PASSAGE GIVEN:

I went to Queens Park in Toronto at 1pm to join the G20 Summit protest. Upon my arrival I was submersed in a sea of political protestors. People were protesting issues as diverse as freedom of expression, globalization, capitalism, corporate greed, aboriginal rights, fair trade, maternal rights, queer rights and environmental protection. Although each group and individual had their own reasons for attending the protests, were were all united through solidarity and our collective dissatisfaction with the status quo.
The protest left Queen’s Park and made it’s way down University Ave. shortly before 2pm. The crowd was peaceful but definitely loud! We cheered nonstop, yelling “this is what democracy looks like!” People were dancing and singing and laughing, there were instruments and colorful signs and props! I have never felt so apart of something so strong and united. I marched side by side with people of all ages, from children to seniors. Contrary to the picture painted by the mainstream media there weren’t just “hippies” present either. I saw protestors wearing basketball jerseys and sweater-vests. We marched together along the designated protest route, down University, west on Queen, up Spadina and east on College and made our way back to Queen’s Park. QP was the designated safe haven for protesters of the G20 Summit.
Not long after I arrived back in Queen’s Park, the police began pushing us out. They lined up side by side in full riot gear, with hardly a space between them. They began banging on their shields to the beat of dum, dum, dum, dum, as they marched towards us. We asked the police why we were being forced to leave. We did not get a response, I had no idea why we were being forced out or what was going on. They just stared at us straight faced trying to intimidate and frighten everyone. I remember people yelling “we have the right to protest!” and “why you are making us leave? We are being peaceful!” No reply. They continued to push peaceful protestors out of the designated protest zone without cause or provocation. I never witness a single act of violence or vandalism, except for form the police officers.

PROVIDED DATA:
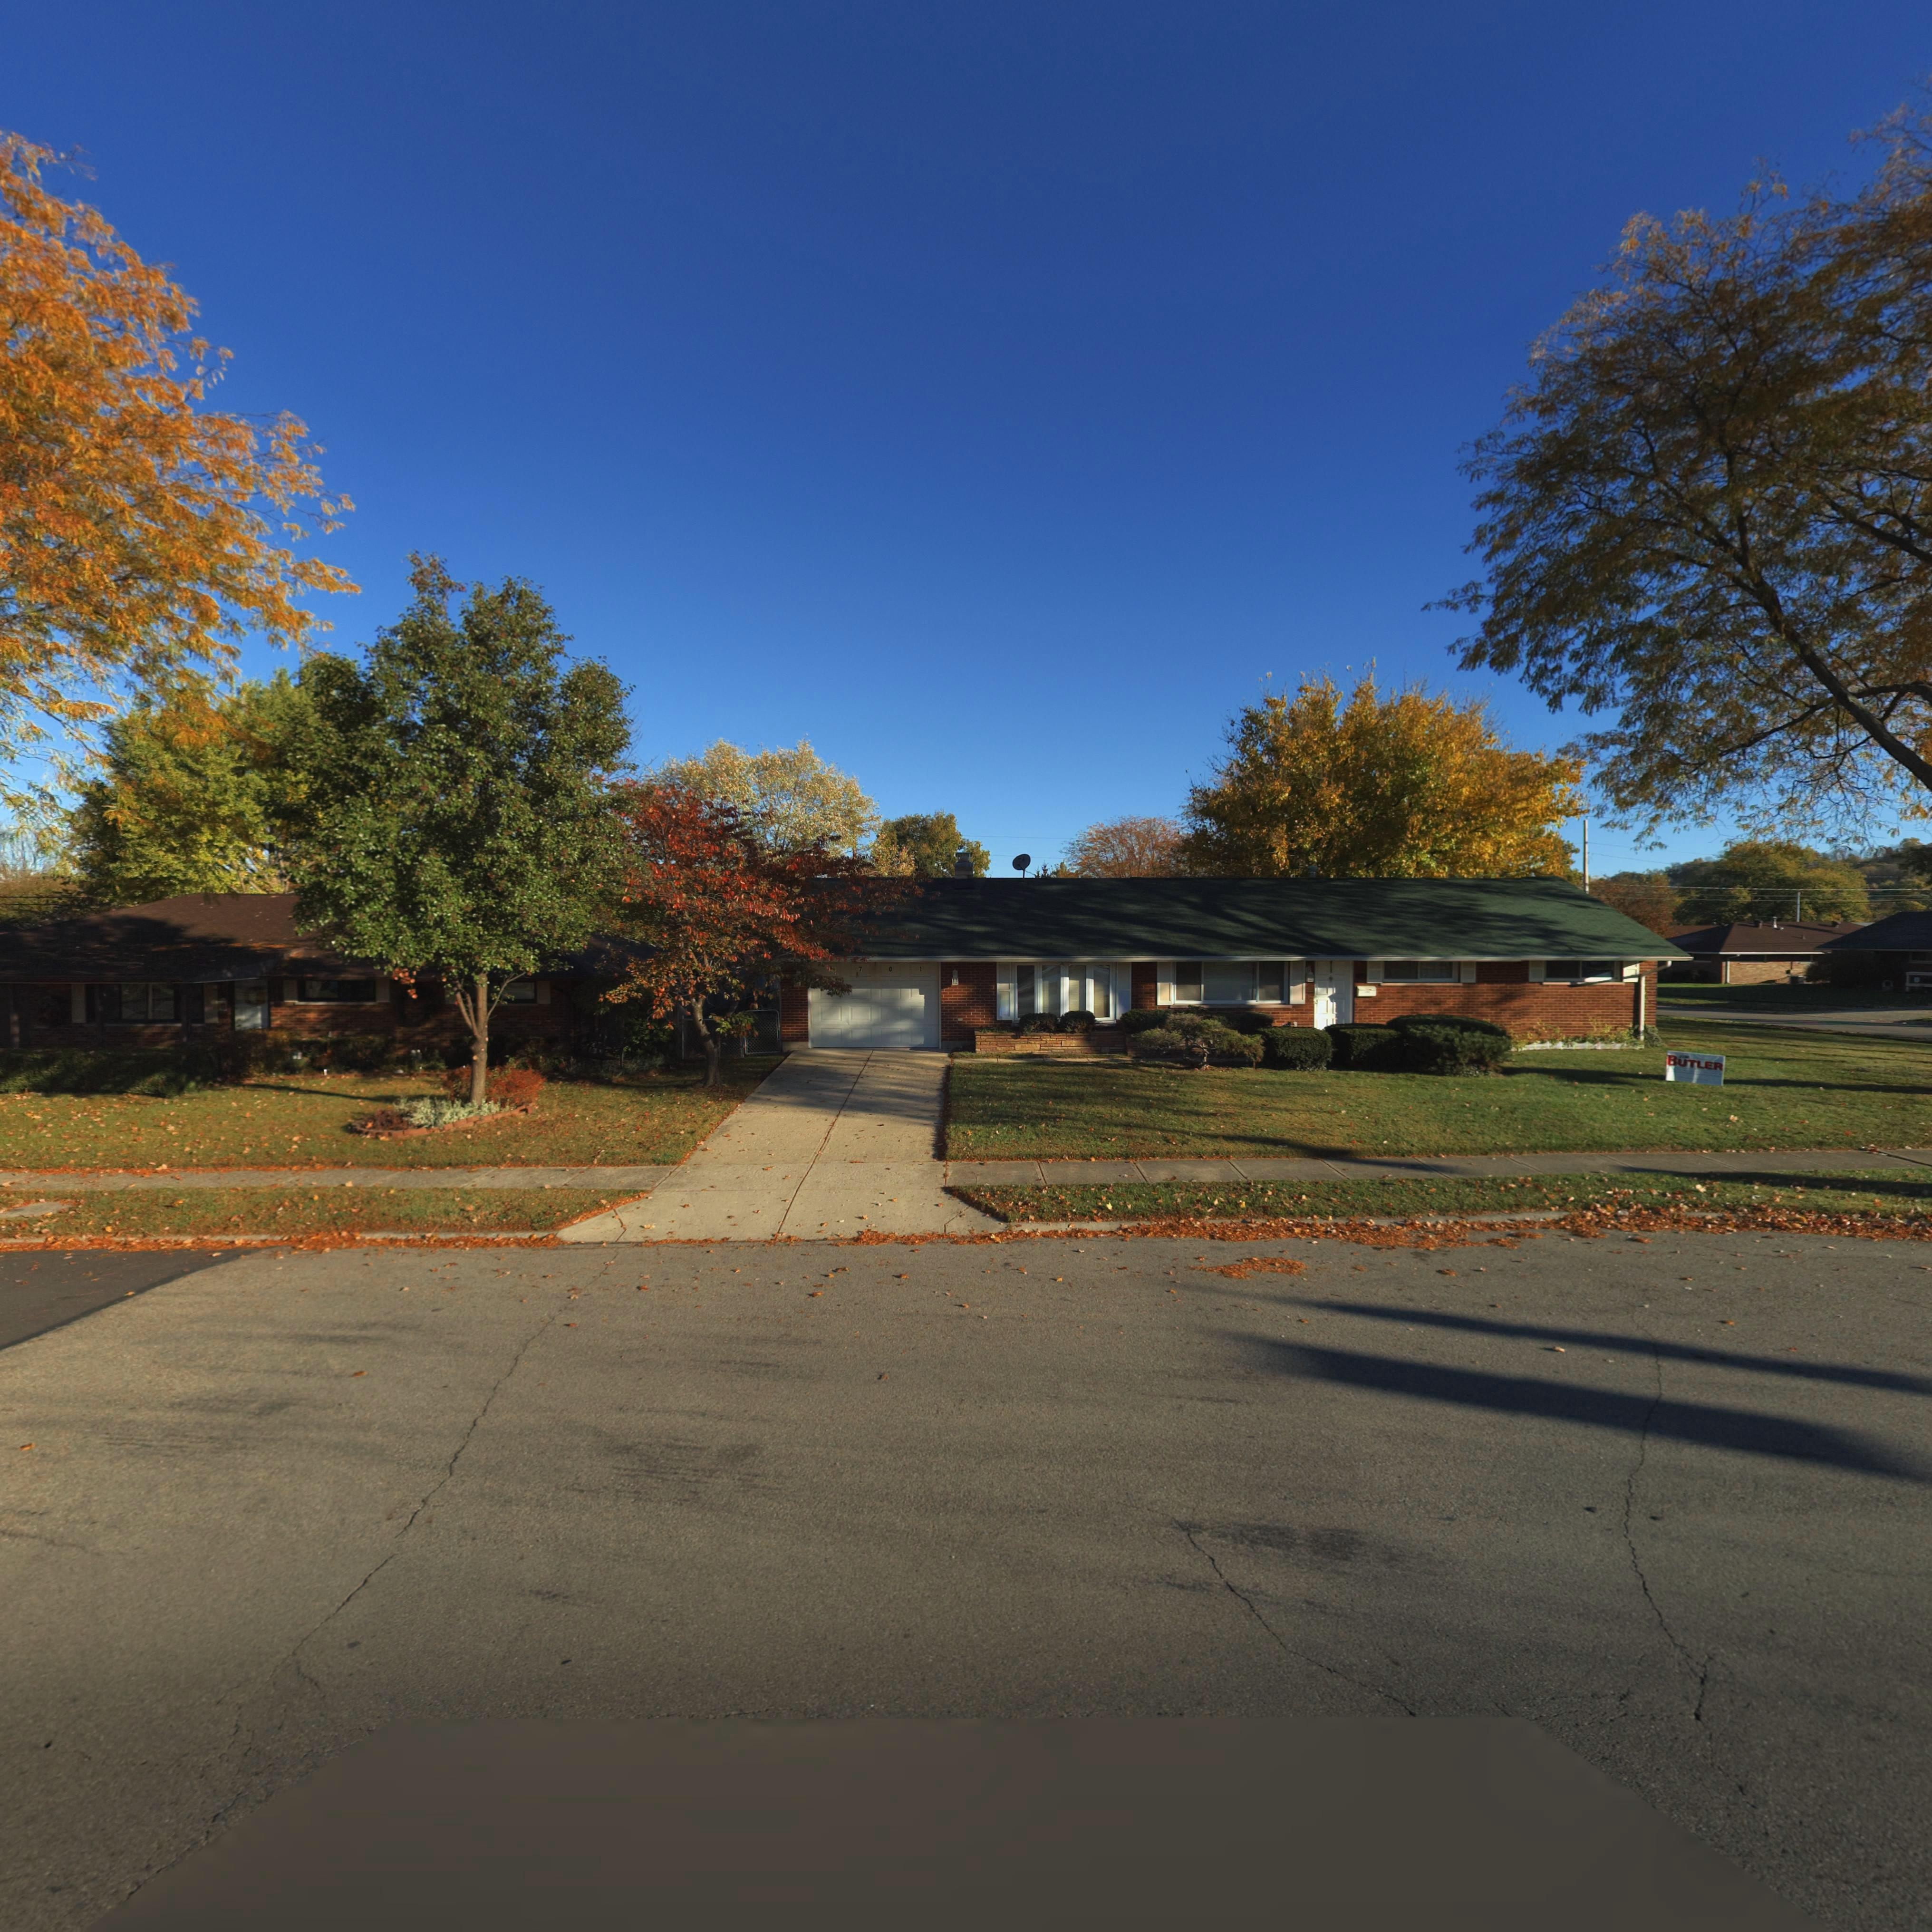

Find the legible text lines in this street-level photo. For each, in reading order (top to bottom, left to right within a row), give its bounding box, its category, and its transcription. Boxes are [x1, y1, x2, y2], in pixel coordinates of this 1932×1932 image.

[857, 965, 922, 972] StreetNumber: 701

REQUIRED TASKS:
[a] Please rewrite the part of the protest account that begins at "Not long after" and stops after "the police officers.", changing "riot gear" to "protective equipment".
[b] Name every street the protest account gives as part of the march route.
[c] According to the protest account, when did the march leave Queen's Park?
Work only from the protest account.

RESULTS BY TASK:
[a]
Not long after I arrived back in Queen’s Park, the police began pushing us out. They lined up side by side in full protective equipment, with hardly a space between them. They began banging on their shields to the beat of dum, dum, dum, dum, as they marched towards us. We asked the police why we were being forced to leave. We did not get a response, I had no idea why we were being forced out or what was going on. They just stared at us straight faced trying to intimidate and frighten everyone. I remember people yelling “we have the right to protest!” and “why you are making us leave? We are being peaceful!” No reply. They continued to push peaceful protestors out of the designated protest zone without cause or provocation. I never witness a single act of violence or vandalism, except for form the police officers.

[b] University Ave. (University), Queen, Spadina, College

[c] Shortly before 2pm.